Stored data entries
#####
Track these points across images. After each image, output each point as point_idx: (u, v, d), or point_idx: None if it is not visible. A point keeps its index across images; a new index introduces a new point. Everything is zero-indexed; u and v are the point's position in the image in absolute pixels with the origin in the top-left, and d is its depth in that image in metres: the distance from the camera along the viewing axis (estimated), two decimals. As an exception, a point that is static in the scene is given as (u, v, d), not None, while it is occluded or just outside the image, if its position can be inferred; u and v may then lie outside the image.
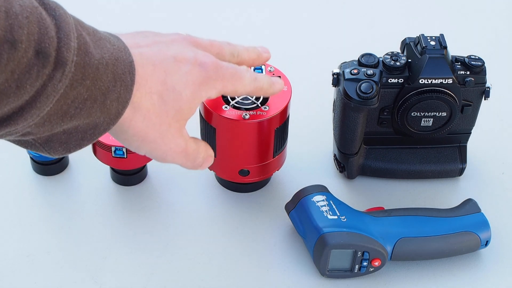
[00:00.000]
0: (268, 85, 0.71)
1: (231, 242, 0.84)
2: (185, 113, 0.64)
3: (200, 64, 0.64)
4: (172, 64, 0.63)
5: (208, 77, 0.65)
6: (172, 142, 0.64)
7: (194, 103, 0.65)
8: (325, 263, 0.79)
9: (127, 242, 0.84)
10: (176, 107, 0.63)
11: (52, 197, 0.88)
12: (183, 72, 0.63)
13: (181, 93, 0.63)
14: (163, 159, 0.66)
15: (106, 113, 0.57)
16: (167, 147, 0.64)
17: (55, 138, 0.57)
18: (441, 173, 0.90)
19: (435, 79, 0.81)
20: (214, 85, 0.65)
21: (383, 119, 0.86)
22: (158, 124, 0.62)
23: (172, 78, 0.62)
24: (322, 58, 1.04)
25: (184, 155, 0.66)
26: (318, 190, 0.82)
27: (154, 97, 0.61)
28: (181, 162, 0.67)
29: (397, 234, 0.79)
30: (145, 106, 0.61)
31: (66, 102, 0.54)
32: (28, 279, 0.80)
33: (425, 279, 0.81)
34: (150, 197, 0.88)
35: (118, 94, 0.57)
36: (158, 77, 0.62)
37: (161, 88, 0.62)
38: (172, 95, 0.62)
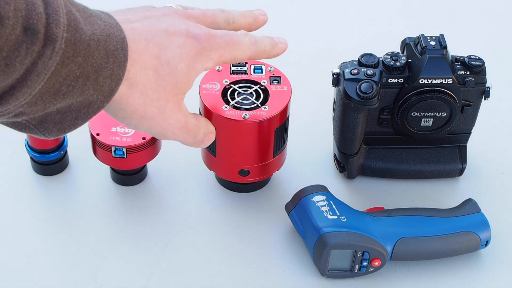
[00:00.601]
0: (270, 46, 0.71)
1: (231, 242, 0.84)
2: (182, 87, 0.63)
3: (193, 36, 0.64)
4: (165, 38, 0.62)
5: (202, 48, 0.64)
6: (172, 118, 0.64)
7: (190, 76, 0.64)
8: (325, 263, 0.79)
9: (127, 242, 0.84)
10: (172, 81, 0.62)
11: (52, 197, 0.88)
12: (177, 45, 0.63)
13: (176, 66, 0.62)
14: (164, 135, 0.65)
15: (99, 90, 0.57)
16: (167, 123, 0.64)
17: (49, 119, 0.57)
18: (441, 173, 0.90)
19: (435, 79, 0.81)
20: (209, 55, 0.65)
21: (383, 119, 0.86)
22: (156, 99, 0.62)
23: (166, 52, 0.62)
24: (322, 58, 1.04)
25: (185, 131, 0.66)
26: (318, 190, 0.82)
27: (149, 72, 0.61)
28: (182, 138, 0.67)
29: (397, 234, 0.79)
30: (141, 81, 0.60)
31: (58, 79, 0.53)
32: (28, 279, 0.80)
33: (425, 279, 0.81)
34: (150, 197, 0.88)
35: (111, 70, 0.57)
36: (151, 51, 0.61)
37: (156, 62, 0.61)
38: (168, 69, 0.62)
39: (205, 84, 0.81)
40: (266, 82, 0.82)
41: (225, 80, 0.82)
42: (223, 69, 0.83)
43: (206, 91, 0.81)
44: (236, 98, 0.80)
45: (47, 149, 0.87)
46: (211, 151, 0.84)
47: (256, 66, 0.83)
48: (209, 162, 0.86)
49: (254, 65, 0.83)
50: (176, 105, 0.64)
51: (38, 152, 0.87)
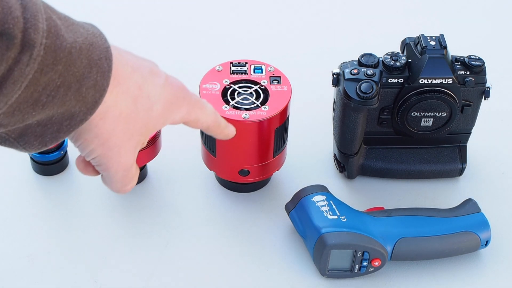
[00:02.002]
0: (224, 123, 0.72)
1: (231, 242, 0.84)
2: (149, 129, 0.62)
3: (171, 84, 0.63)
4: (149, 74, 0.61)
5: (177, 98, 0.63)
6: (125, 156, 0.61)
7: (160, 122, 0.62)
8: (325, 263, 0.79)
9: (127, 242, 0.84)
10: (145, 118, 0.61)
11: (52, 197, 0.88)
12: (158, 84, 0.62)
13: (153, 105, 0.61)
14: (107, 169, 0.62)
15: (82, 101, 0.54)
16: (119, 159, 0.61)
17: (29, 131, 0.54)
18: (441, 173, 0.90)
19: (435, 79, 0.81)
20: (181, 107, 0.64)
21: (383, 119, 0.86)
22: (123, 130, 0.60)
23: (148, 87, 0.61)
24: (322, 58, 1.04)
25: (125, 175, 0.63)
26: (318, 190, 0.82)
27: (129, 100, 0.59)
28: (117, 179, 0.63)
29: (397, 234, 0.79)
30: (119, 106, 0.58)
31: (37, 89, 0.51)
32: (28, 279, 0.80)
33: (425, 279, 0.81)
34: (150, 197, 0.88)
35: (94, 81, 0.54)
36: (136, 80, 0.59)
37: (137, 93, 0.60)
38: (146, 104, 0.60)
39: (205, 84, 0.81)
40: (266, 82, 0.82)
41: (225, 80, 0.82)
42: (223, 69, 0.83)
43: (206, 91, 0.81)
44: (236, 98, 0.80)
45: (47, 149, 0.87)
46: (211, 151, 0.84)
47: (256, 66, 0.83)
48: (209, 162, 0.86)
49: (254, 65, 0.83)
50: (135, 147, 0.61)
51: (38, 152, 0.87)
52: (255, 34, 1.09)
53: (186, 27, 1.09)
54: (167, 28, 1.09)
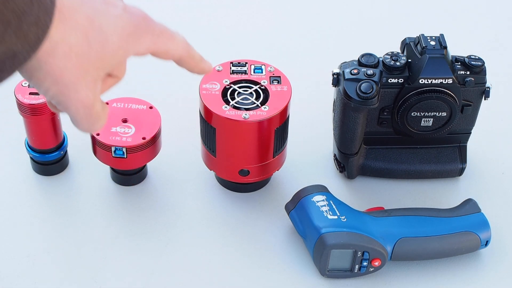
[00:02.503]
0: (199, 57, 0.67)
1: (231, 242, 0.84)
2: (107, 62, 0.58)
3: (130, 12, 0.60)
4: (101, 4, 0.58)
5: (137, 27, 0.60)
6: (83, 92, 0.58)
7: (118, 54, 0.59)
8: (325, 263, 0.79)
9: (127, 242, 0.84)
10: (99, 51, 0.58)
11: (52, 197, 0.88)
12: (113, 15, 0.58)
13: (108, 37, 0.58)
14: (65, 107, 0.58)
15: (23, 39, 0.52)
16: (76, 96, 0.58)
17: None
18: (441, 173, 0.90)
19: (435, 79, 0.81)
20: (143, 38, 0.60)
21: (383, 119, 0.86)
22: (76, 66, 0.57)
23: (100, 18, 0.58)
24: (322, 58, 1.04)
25: (87, 113, 0.59)
26: (318, 190, 0.82)
27: (78, 34, 0.56)
28: (79, 119, 0.60)
29: (397, 234, 0.79)
30: (68, 42, 0.55)
31: None
32: (28, 279, 0.80)
33: (425, 279, 0.81)
34: (150, 197, 0.88)
35: (36, 17, 0.52)
36: (85, 12, 0.57)
37: (88, 25, 0.57)
38: (98, 37, 0.57)
39: (205, 84, 0.81)
40: (266, 82, 0.82)
41: (225, 80, 0.82)
42: (223, 69, 0.83)
43: (206, 91, 0.81)
44: (236, 98, 0.80)
45: (47, 149, 0.87)
46: (211, 151, 0.84)
47: (256, 66, 0.83)
48: (209, 162, 0.86)
49: (254, 65, 0.83)
50: (93, 81, 0.58)
51: (38, 152, 0.87)
52: (255, 34, 1.09)
53: (186, 27, 1.09)
54: (167, 28, 1.09)
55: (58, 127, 0.86)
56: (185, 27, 1.09)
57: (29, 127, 0.85)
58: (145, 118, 0.84)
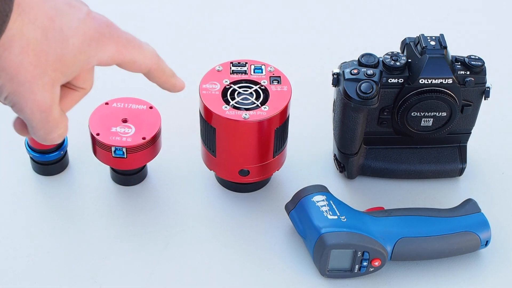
#####
DIRECTIONS FOR THIS TASK:
From the first line to the last, copy the records above exactly and drop any pictures.

YOUR SOLUTION:
Track these points across images. After each image, output each point as point_idx: (u, v, d), or point_idx: None if it is not visible. A point keeps its index across images; a new index introduces a new point. Everything is zero-indexed; u and v are the point's position in the image in absolute pixels with the origin in the top-left, and d is its depth in that image in metres: the distance from the camera along the viewing axis (estimated), two decimals. As an exception, a point that is static in the scene is given as (u, v, d), not None, while it is occluded or just outside the image, if its position can be inferred; u and v may then lie outside the image.
[00:00.000]
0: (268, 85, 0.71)
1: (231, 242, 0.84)
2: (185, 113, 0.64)
3: (200, 64, 0.64)
4: (172, 64, 0.63)
5: (208, 77, 0.65)
6: (172, 142, 0.64)
7: (194, 103, 0.65)
8: (325, 263, 0.79)
9: (127, 242, 0.84)
10: (176, 107, 0.63)
11: (52, 197, 0.88)
12: (183, 72, 0.63)
13: (181, 93, 0.63)
14: (163, 159, 0.66)
15: (106, 113, 0.57)
16: (167, 147, 0.64)
17: (55, 138, 0.57)
18: (441, 173, 0.90)
19: (435, 79, 0.81)
20: (214, 85, 0.65)
21: (383, 119, 0.86)
22: (158, 124, 0.62)
23: (172, 78, 0.62)
24: (322, 58, 1.04)
25: (184, 155, 0.66)
26: (318, 190, 0.82)
27: (154, 97, 0.61)
28: (181, 162, 0.67)
29: (397, 234, 0.79)
30: (145, 106, 0.61)
31: (66, 102, 0.54)
32: (28, 279, 0.80)
33: (425, 279, 0.81)
34: (150, 197, 0.88)
35: (118, 94, 0.57)
36: (158, 77, 0.62)
37: (161, 88, 0.62)
38: (172, 95, 0.62)
[00:00.601]
0: (270, 46, 0.71)
1: (231, 242, 0.84)
2: (182, 87, 0.63)
3: (193, 36, 0.64)
4: (165, 38, 0.62)
5: (202, 48, 0.64)
6: (172, 118, 0.64)
7: (190, 76, 0.64)
8: (325, 263, 0.79)
9: (127, 242, 0.84)
10: (172, 81, 0.62)
11: (52, 197, 0.88)
12: (177, 45, 0.63)
13: (176, 66, 0.62)
14: (164, 135, 0.65)
15: (99, 90, 0.57)
16: (167, 123, 0.64)
17: (49, 119, 0.57)
18: (441, 173, 0.90)
19: (435, 79, 0.81)
20: (209, 55, 0.65)
21: (383, 119, 0.86)
22: (156, 99, 0.62)
23: (166, 52, 0.62)
24: (322, 58, 1.04)
25: (185, 131, 0.66)
26: (318, 190, 0.82)
27: (149, 72, 0.61)
28: (182, 138, 0.67)
29: (397, 234, 0.79)
30: (141, 81, 0.60)
31: (58, 79, 0.53)
32: (28, 279, 0.80)
33: (425, 279, 0.81)
34: (150, 197, 0.88)
35: (111, 70, 0.57)
36: (151, 51, 0.61)
37: (156, 62, 0.61)
38: (168, 69, 0.62)
39: (205, 84, 0.81)
40: (266, 82, 0.82)
41: (225, 80, 0.82)
42: (223, 69, 0.83)
43: (206, 91, 0.81)
44: (236, 98, 0.80)
45: (47, 149, 0.87)
46: (211, 151, 0.84)
47: (256, 66, 0.83)
48: (209, 162, 0.86)
49: (254, 65, 0.83)
50: (176, 105, 0.64)
51: (38, 152, 0.87)
[00:02.002]
0: (224, 123, 0.72)
1: (231, 242, 0.84)
2: (149, 129, 0.62)
3: (171, 84, 0.63)
4: (149, 74, 0.61)
5: (177, 98, 0.63)
6: (125, 156, 0.61)
7: (160, 122, 0.62)
8: (325, 263, 0.79)
9: (127, 242, 0.84)
10: (145, 118, 0.61)
11: (52, 197, 0.88)
12: (158, 84, 0.62)
13: (153, 105, 0.61)
14: (107, 169, 0.62)
15: (82, 101, 0.54)
16: (119, 159, 0.61)
17: (29, 131, 0.54)
18: (441, 173, 0.90)
19: (435, 79, 0.81)
20: (181, 107, 0.64)
21: (383, 119, 0.86)
22: (123, 130, 0.60)
23: (148, 87, 0.61)
24: (322, 58, 1.04)
25: (125, 175, 0.63)
26: (318, 190, 0.82)
27: (129, 100, 0.59)
28: (117, 179, 0.63)
29: (397, 234, 0.79)
30: (119, 106, 0.58)
31: (37, 89, 0.51)
32: (28, 279, 0.80)
33: (425, 279, 0.81)
34: (150, 197, 0.88)
35: (94, 81, 0.54)
36: (136, 80, 0.59)
37: (137, 93, 0.60)
38: (146, 104, 0.60)
39: (205, 84, 0.81)
40: (266, 82, 0.82)
41: (225, 80, 0.82)
42: (223, 69, 0.83)
43: (206, 91, 0.81)
44: (236, 98, 0.80)
45: (47, 149, 0.87)
46: (211, 151, 0.84)
47: (256, 66, 0.83)
48: (209, 162, 0.86)
49: (254, 65, 0.83)
50: (135, 147, 0.61)
51: (38, 152, 0.87)
52: (255, 34, 1.09)
53: (186, 27, 1.09)
54: (167, 28, 1.09)
[00:02.503]
0: (199, 57, 0.67)
1: (231, 242, 0.84)
2: (107, 62, 0.58)
3: (130, 12, 0.60)
4: (101, 4, 0.58)
5: (137, 27, 0.60)
6: (83, 92, 0.58)
7: (118, 54, 0.59)
8: (325, 263, 0.79)
9: (127, 242, 0.84)
10: (99, 51, 0.58)
11: (52, 197, 0.88)
12: (113, 15, 0.58)
13: (108, 37, 0.58)
14: (65, 107, 0.58)
15: (23, 39, 0.52)
16: (76, 96, 0.58)
17: None
18: (441, 173, 0.90)
19: (435, 79, 0.81)
20: (143, 38, 0.60)
21: (383, 119, 0.86)
22: (76, 66, 0.57)
23: (100, 18, 0.58)
24: (322, 58, 1.04)
25: (87, 113, 0.59)
26: (318, 190, 0.82)
27: (78, 34, 0.56)
28: (79, 119, 0.60)
29: (397, 234, 0.79)
30: (68, 42, 0.55)
31: None
32: (28, 279, 0.80)
33: (425, 279, 0.81)
34: (150, 197, 0.88)
35: (36, 17, 0.52)
36: (85, 12, 0.57)
37: (88, 25, 0.57)
38: (98, 37, 0.57)
39: (205, 84, 0.81)
40: (266, 82, 0.82)
41: (225, 80, 0.82)
42: (223, 69, 0.83)
43: (206, 91, 0.81)
44: (236, 98, 0.80)
45: (47, 149, 0.87)
46: (211, 151, 0.84)
47: (256, 66, 0.83)
48: (209, 162, 0.86)
49: (254, 65, 0.83)
50: (93, 81, 0.58)
51: (38, 152, 0.87)
52: (255, 34, 1.09)
53: (186, 27, 1.09)
54: (167, 28, 1.09)
55: (58, 127, 0.86)
56: (185, 27, 1.09)
57: (29, 127, 0.85)
58: (145, 118, 0.84)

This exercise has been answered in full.